US Senate passes bill banning TikTok from government devices

FILE - The TikTok app logo is pictured. (AP Photo/Kiichiro Sato, File)

The U.S. Senate passed a bill that would ban TikTok on government devices after major security concerns were raised, Fox Business reported.

Sens. Josh Hawley (R-MO), Tom Cotton (R-AR), Rick Scott (R-FL) and Marco Rubio (R-FL), sponsored the bill, which passed unanimously Wednesday.

“TikTok is a Trojan Horse for the Chinese Communist Party. It’s a major security risk to the United States, and until it is forced to sever ties with China completely, it has no place on government devices,” Hawley said in a statement. “States across the U.S. are banning TikTok on government devices.
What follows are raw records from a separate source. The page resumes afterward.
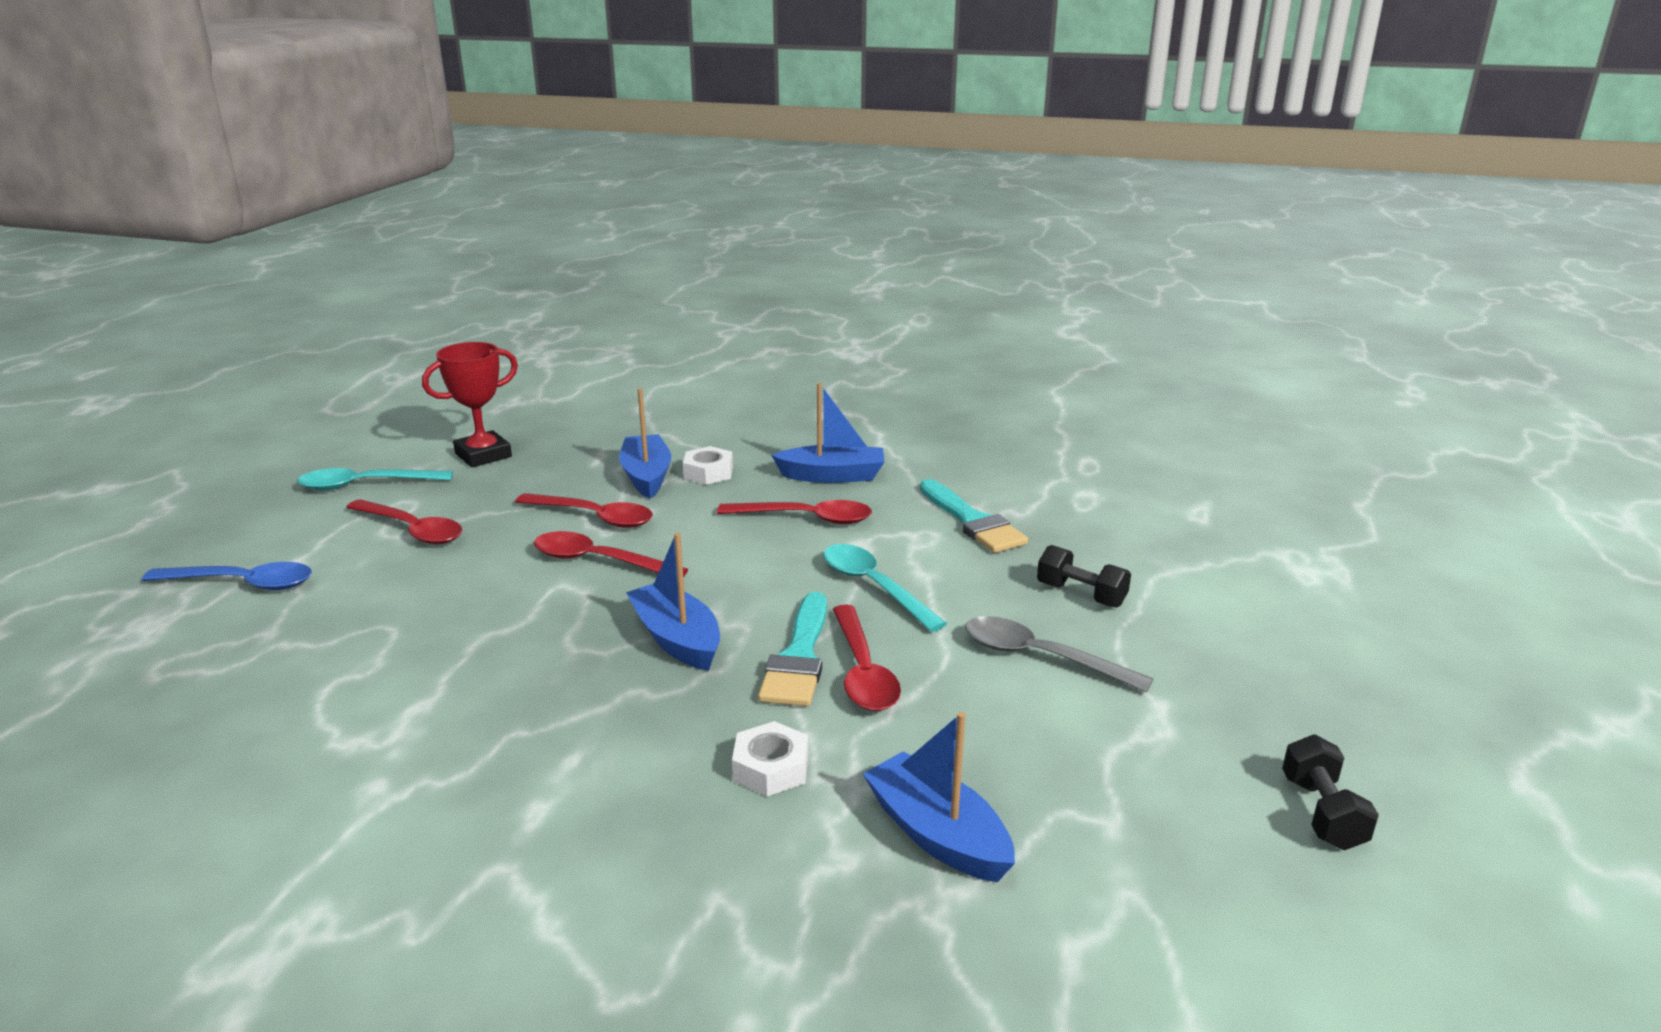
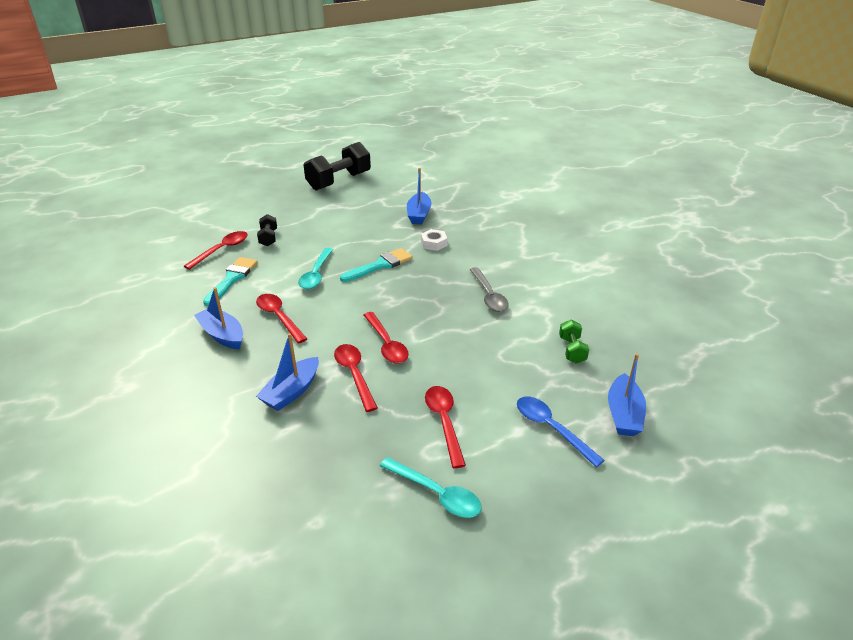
camera: 135 degrees left, 10 degrees up
red trophy [422,342,518,467] -> none
blue boat [626,533,720,671] -> blue boat moved to [608,354,646,436]
white nut [683,446,733,485] -> none
red spoon [833,605,901,711] -> red spoon moved to [184,231,248,270]
grey spoon [965,616,1153,693] -> grey spoon moved to [470,267,509,312]
black dumbbell [1282,735,1379,850] -> black dumbbell [304,142,371,191], size x2.07
none -> green dumbbell [559,320,589,364]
It’s time for Joe Biden and the Democrats to help do the same.”

TikTok Chief Operating Officer Vanessa Pappas said that the company won’t share data and that users’ data is protected during a September Senate hearing.

“We will never share data, period,” Pappas said.

A similar measure passed the Senate in 2020 was not taken up by the U.S. House of Representatives.

The Senate’s action comes after North Dakota and Iowa this week joined a growing number of U.S. states in banning TikTok, owned by ByteDance, from state-owned devices amid concerns that data could be passed on to the Chinese government, reported Reuters.